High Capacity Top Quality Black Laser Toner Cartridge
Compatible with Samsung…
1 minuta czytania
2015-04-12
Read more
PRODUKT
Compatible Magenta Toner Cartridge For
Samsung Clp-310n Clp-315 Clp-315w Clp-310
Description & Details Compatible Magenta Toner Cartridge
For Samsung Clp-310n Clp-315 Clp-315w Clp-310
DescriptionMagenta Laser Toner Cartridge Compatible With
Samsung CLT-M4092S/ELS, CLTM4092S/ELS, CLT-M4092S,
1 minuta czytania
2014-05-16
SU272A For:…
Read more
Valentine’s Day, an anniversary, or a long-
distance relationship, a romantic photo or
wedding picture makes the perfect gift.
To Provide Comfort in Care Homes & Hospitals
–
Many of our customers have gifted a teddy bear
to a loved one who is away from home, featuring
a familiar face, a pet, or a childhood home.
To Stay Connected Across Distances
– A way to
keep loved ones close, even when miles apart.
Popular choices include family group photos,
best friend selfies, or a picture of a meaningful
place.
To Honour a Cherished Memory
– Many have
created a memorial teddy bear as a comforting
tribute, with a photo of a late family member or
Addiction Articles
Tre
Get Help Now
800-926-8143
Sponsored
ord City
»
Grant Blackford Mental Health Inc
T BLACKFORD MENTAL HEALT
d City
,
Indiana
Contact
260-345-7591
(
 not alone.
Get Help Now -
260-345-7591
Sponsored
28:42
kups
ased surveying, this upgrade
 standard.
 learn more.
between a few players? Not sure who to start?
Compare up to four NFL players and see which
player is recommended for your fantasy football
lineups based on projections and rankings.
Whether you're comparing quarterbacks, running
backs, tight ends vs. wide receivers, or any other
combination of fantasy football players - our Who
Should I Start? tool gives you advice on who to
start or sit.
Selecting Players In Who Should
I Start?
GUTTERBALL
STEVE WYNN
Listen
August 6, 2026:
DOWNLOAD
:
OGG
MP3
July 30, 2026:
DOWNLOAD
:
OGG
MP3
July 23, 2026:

#### [What the exercise asks]
Reproduce every line of text from the items above, word for word and in the same order.

#### [Response to the exercise]
High Capacity Top Quality Black Laser Toner Cartridge
Compatible with Samsung…
1 minuta czytania
2015-04-12
Read more
PRODUKT
Compatible Magenta Toner Cartridge For
Samsung Clp-310n Clp-315 Clp-315w Clp-310
Description & Details Compatible Magenta Toner Cartridge
For Samsung Clp-310n Clp-315 Clp-315w Clp-310
DescriptionMagenta Laser Toner Cartridge Compatible With
Samsung CLT-M4092S/ELS, CLTM4092S/ELS, CLT-M4092S,
1 minuta czytania
2014-05-16
SU272A For:…
Read more
Valentine’s Day, an anniversary, or a long-
distance relationship, a romantic photo or
wedding picture makes the perfect gift.
To Provide Comfort in Care Homes & Hospitals
–
Many of our customers have gifted a teddy bear
to a loved one who is away from home, featuring
a familiar face, a pet, or a childhood home.
To Stay Connected Across Distances
– A way to
keep loved ones close, even when miles apart.
Popular choices include family group photos,
best friend selfies, or a picture of a meaningful
place.
To Honour a Cherished Memory
– Many have
created a memorial teddy bear as a comforting
tribute, with a photo of a late family member or
Addiction Articles
Tre
Get Help Now
800-926-8143
Sponsored
ord City
»
Grant Blackford Mental Health Inc
T BLACKFORD MENTAL HEALT
d City
,
Indiana
Contact
260-345-7591
(
 not alone.
Get Help Now -
260-345-7591
Sponsored
28:42
kups
ased surveying, this upgrade
 standard.
 learn more.
between a few players? Not sure who to start?
Compare up to four NFL players and see which
player is recommended for your fantasy football
lineups based on projections and rankings.
Whether you're comparing quarterbacks, running
backs, tight ends vs. wide receivers, or any other
combination of fantasy football players - our Who
Should I Start? tool gives you advice on who to
start or sit.
Selecting Players In Who Should
I Start?
GUTTERBALL
STEVE WYNN
Listen
August 6, 2026:
DOWNLOAD
:
OGG
MP3
July 30, 2026:
DOWNLOAD
:
OGG
MP3
July 23, 2026:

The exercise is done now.